▼
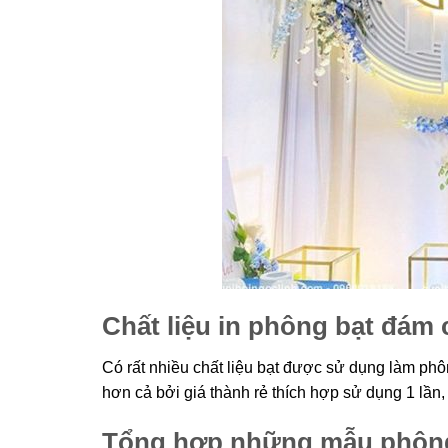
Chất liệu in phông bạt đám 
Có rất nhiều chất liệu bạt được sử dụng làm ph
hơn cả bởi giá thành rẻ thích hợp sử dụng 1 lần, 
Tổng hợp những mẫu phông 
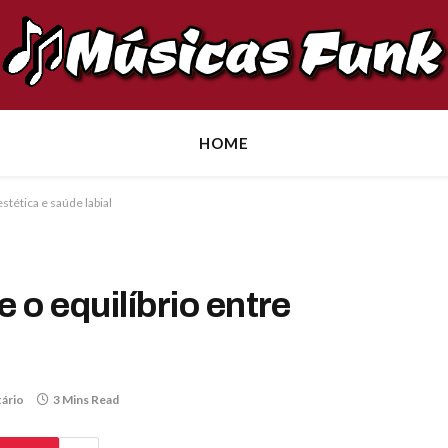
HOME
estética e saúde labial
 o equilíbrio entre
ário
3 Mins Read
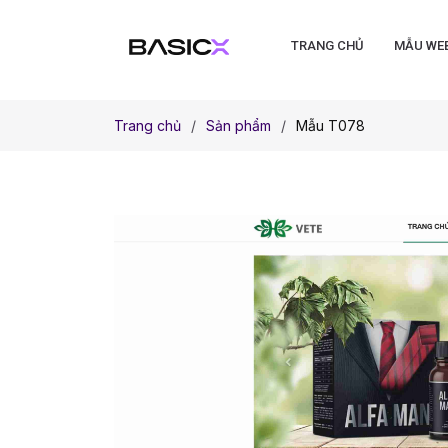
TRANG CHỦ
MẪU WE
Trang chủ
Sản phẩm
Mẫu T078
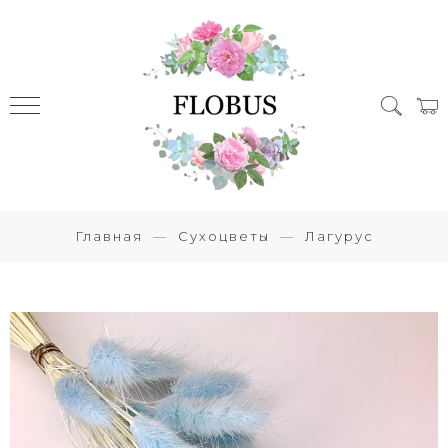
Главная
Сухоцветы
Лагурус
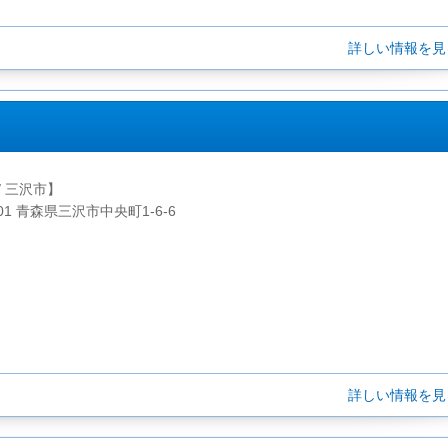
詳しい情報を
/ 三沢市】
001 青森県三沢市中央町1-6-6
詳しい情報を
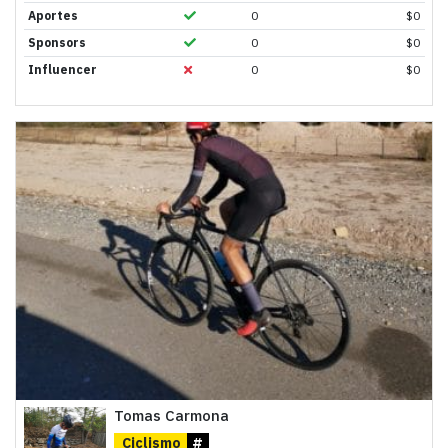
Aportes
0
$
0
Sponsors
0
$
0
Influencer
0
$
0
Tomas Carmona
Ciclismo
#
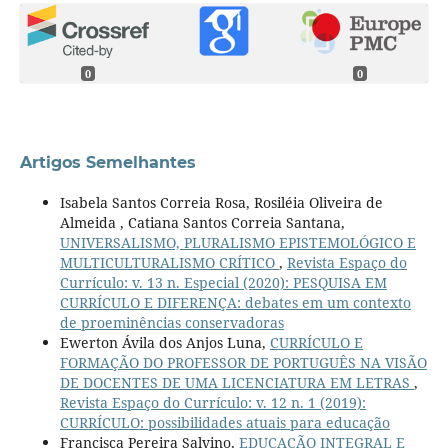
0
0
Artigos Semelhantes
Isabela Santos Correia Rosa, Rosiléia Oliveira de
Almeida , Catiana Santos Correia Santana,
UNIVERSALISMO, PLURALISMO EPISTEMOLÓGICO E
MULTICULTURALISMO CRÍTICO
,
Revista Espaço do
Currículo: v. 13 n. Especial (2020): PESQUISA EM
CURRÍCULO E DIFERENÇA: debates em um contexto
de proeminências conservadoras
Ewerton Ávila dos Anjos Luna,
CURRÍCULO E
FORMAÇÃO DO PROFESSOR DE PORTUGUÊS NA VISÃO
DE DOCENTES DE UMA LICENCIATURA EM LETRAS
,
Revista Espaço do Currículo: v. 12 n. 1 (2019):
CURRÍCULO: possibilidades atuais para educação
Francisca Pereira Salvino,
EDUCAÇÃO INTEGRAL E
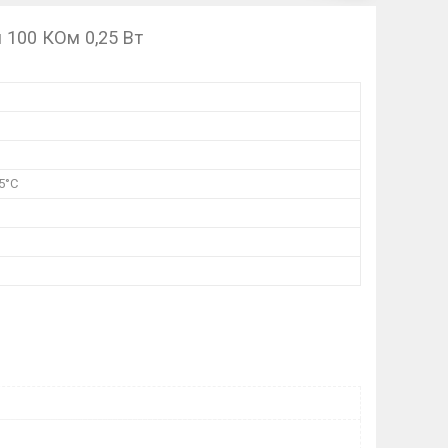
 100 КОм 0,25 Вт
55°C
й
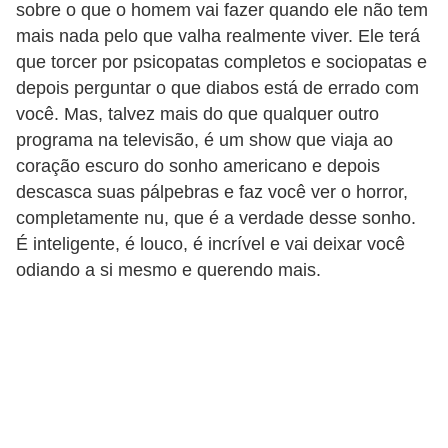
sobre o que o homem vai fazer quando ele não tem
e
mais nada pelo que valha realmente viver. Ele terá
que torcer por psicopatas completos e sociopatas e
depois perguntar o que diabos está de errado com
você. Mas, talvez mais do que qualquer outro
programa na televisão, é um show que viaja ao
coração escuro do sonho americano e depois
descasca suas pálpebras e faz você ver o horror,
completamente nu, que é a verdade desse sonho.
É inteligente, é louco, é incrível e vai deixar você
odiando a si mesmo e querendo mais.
▲
▼
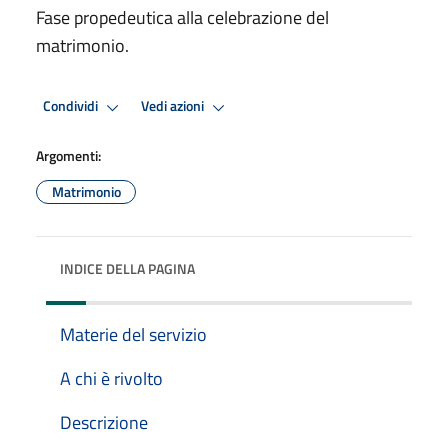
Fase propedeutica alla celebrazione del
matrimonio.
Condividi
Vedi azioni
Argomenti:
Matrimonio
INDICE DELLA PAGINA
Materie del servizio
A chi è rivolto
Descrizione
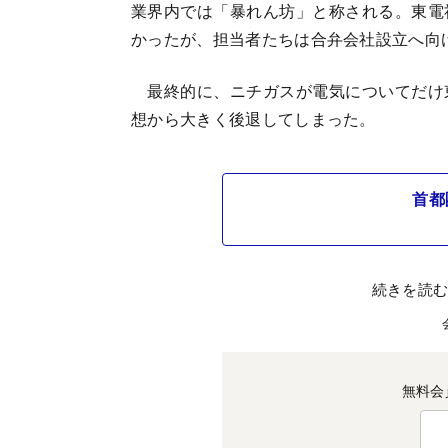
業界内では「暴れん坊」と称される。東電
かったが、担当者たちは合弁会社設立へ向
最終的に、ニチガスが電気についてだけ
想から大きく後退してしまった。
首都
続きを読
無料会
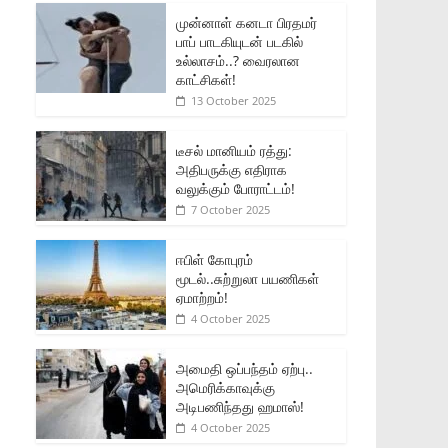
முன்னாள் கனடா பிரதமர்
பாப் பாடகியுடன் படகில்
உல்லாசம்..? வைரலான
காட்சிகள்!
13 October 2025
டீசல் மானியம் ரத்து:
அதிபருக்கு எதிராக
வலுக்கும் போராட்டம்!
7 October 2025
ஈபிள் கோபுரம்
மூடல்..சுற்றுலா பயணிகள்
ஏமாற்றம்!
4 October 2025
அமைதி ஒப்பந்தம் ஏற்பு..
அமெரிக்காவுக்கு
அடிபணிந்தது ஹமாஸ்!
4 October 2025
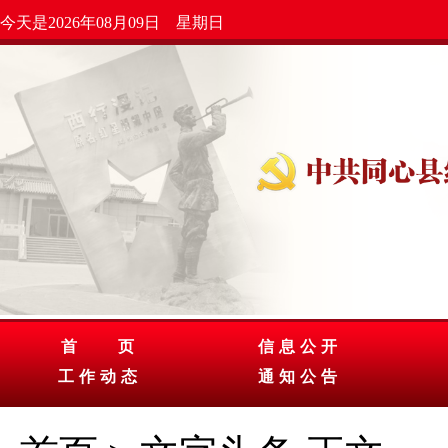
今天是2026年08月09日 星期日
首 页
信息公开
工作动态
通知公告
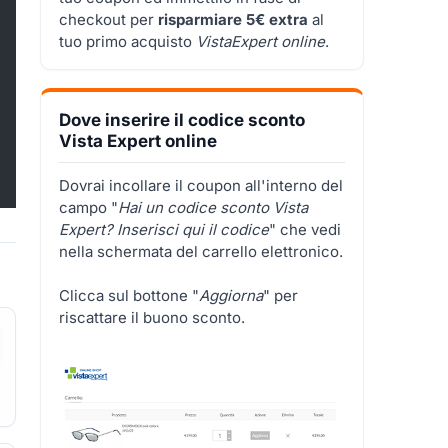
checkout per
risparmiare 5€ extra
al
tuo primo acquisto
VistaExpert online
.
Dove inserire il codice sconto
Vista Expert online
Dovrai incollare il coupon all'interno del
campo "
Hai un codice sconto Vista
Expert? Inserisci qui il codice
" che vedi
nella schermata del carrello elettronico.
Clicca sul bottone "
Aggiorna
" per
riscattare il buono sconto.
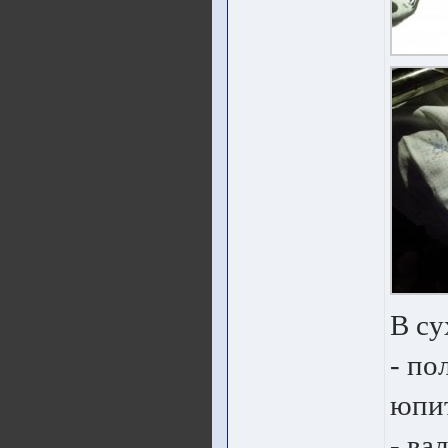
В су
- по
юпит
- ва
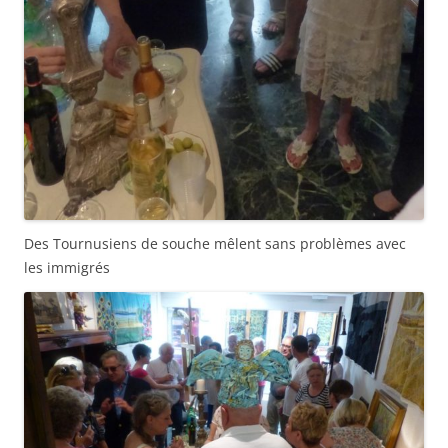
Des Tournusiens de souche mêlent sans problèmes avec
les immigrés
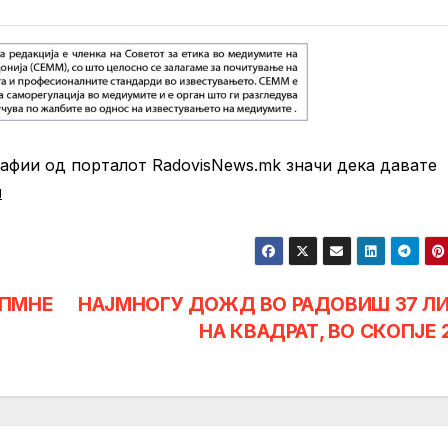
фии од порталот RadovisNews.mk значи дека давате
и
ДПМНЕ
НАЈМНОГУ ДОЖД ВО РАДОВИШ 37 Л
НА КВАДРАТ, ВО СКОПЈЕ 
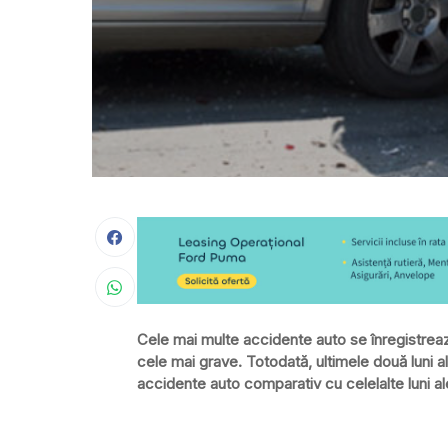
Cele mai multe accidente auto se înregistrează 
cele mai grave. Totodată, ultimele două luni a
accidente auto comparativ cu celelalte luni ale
▲
▼
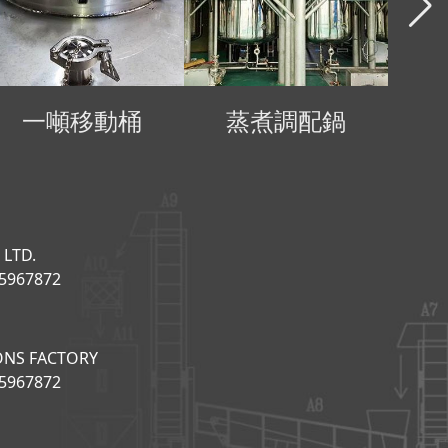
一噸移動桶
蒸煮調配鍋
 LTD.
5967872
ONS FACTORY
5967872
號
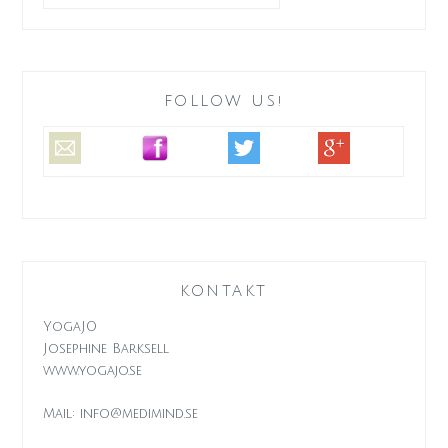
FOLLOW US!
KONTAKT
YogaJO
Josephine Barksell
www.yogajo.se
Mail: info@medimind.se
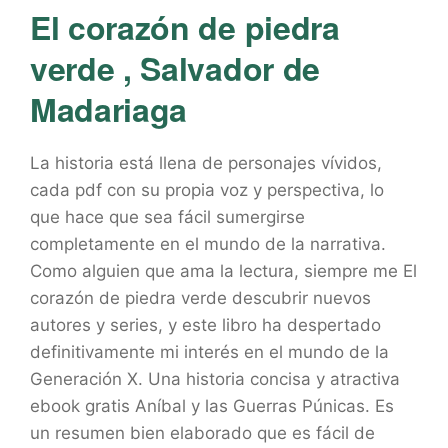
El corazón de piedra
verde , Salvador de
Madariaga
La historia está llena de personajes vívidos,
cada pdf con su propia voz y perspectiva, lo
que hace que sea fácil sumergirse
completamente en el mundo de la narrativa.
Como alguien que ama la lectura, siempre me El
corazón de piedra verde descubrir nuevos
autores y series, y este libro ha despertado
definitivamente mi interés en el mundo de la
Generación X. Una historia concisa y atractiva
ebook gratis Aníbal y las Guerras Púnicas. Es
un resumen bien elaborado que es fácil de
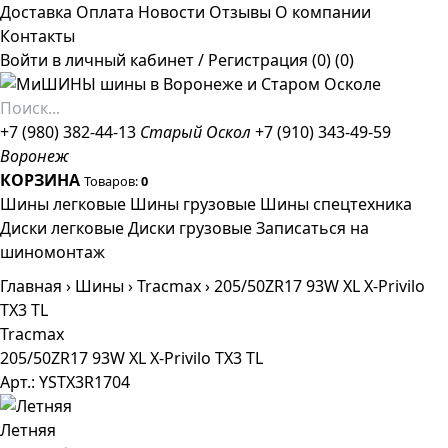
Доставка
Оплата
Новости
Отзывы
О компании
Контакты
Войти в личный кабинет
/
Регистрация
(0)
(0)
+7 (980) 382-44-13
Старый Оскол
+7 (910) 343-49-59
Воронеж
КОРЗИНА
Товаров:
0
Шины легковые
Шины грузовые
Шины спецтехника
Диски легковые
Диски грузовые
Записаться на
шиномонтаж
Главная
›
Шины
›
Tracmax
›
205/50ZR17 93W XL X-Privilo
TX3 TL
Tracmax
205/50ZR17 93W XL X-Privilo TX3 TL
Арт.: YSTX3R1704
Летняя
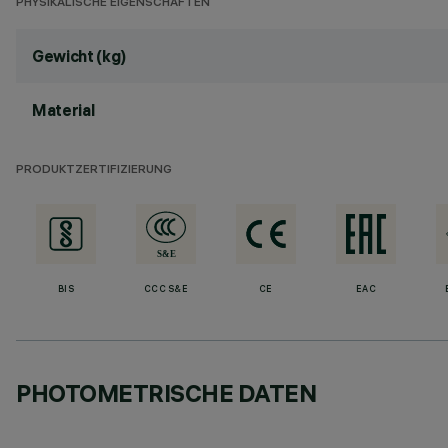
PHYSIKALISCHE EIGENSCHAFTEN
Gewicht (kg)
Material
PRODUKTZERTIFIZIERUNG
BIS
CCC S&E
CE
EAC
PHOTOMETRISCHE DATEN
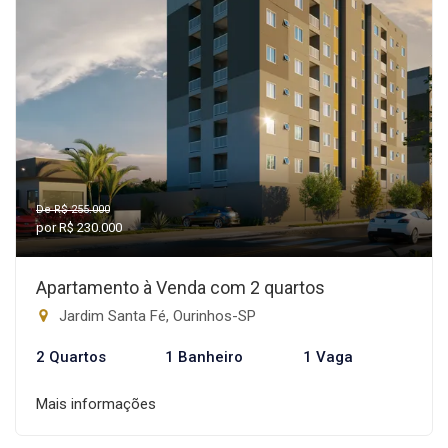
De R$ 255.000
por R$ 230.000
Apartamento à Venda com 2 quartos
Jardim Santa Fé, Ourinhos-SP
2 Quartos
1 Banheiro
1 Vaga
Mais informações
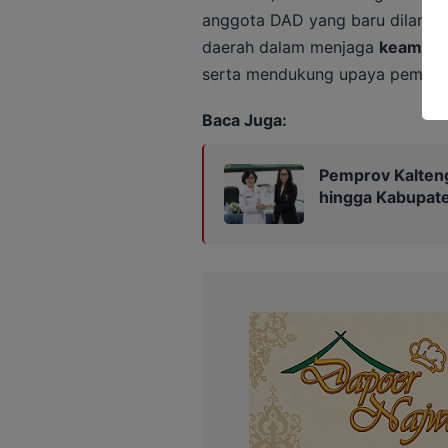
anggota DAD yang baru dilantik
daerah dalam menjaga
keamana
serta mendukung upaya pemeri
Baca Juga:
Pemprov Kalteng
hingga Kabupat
▲
# [What is required]
Which lines in the records contain the word "você"? Copy each of them out in full.

# [Response area]
você. Mas, talvez mais do que qualquer outro
descasca suas pálpebras e faz você ver o horror,
É inteligente, é louco, é incrível e vai deixar você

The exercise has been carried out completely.